Yvonne Howell is professor of Russian and international studies at the University of Richmond, Virginia.
Vanguard of the Revolution: The Global Idea of the Communist Party
By A. James McAdams
Princeton University Press, 584pp, £27.95
Published 4 October 2017
A. James McAdams, William M. Scholl professor of international affairs (and director of the Nanovic Institute for European Studies) at the University of Notre Dame, describes himself as “a typical product of American mobility. I was born on one coast, in Baltimore, and then moved as a child to the other, near Berkeley. I must have been imbued with the free-wheeling temperament of northern California. When we subsequently moved to Cincinnati at the height of the Vietnam War protests, I was horrified by its Midwestern, conservative culture.”
After studying political theory at a Quaker college in Indiana, McAdams went to the Free University in West Berlin, where he “fell in love with the twin opportunities of a city divided by the Cold War. In the morning, I could listen to the quarrels of pro-Soviet communists, Trotskyists and self-proclaimed Maoists over American imperialism. And then in the afternoon, I could go…into East Berlin and get a taste for what it meant to live under ‘real-existing socialism’…The two Germanys were literally laboratories for testing contending ideologies.”

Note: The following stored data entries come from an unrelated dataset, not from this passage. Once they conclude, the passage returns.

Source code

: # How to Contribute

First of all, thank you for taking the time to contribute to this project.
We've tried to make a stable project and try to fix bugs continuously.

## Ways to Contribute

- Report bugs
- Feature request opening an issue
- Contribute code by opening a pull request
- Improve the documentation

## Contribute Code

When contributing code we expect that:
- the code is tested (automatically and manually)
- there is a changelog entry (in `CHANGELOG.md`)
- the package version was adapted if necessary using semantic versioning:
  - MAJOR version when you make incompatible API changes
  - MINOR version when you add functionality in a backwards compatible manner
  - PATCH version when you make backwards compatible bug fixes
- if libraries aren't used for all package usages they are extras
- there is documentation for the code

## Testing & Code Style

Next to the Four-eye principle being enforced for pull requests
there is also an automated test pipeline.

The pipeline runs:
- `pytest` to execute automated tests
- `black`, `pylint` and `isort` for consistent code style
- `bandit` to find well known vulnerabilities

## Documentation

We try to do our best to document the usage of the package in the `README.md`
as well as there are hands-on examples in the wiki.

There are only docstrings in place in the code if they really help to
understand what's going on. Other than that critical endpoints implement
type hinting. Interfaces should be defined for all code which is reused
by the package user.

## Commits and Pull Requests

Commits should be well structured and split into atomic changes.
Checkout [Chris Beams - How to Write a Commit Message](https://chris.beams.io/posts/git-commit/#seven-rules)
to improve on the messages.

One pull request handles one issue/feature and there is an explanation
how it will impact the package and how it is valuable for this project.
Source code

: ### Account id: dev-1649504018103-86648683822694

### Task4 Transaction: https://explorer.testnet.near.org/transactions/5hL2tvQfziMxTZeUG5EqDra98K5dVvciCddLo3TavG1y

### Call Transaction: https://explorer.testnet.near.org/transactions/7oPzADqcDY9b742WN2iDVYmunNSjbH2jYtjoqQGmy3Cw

Researching Vanguard of the Revolution meant that McAdams has “travelled to nearly every communist country or formerly communist country in the world. Generally, I avoid organised tours. However, in a few cases, such as during a trip to North Korea, I have found that a structured visit is the most efficient way to learn about the country.”
Although the communist party seems to have had its day, McAdams believes that “the mortality of all political institutions” has sobering lessons. “Liberally minded politicians are increasingly unable to convince their citizens that moderate catch-all parties can be counted on to address their needs. The rise of populist right-wing parties throughout Western democracies shows us just how easily support for responsible leadership can degenerate into extremism.”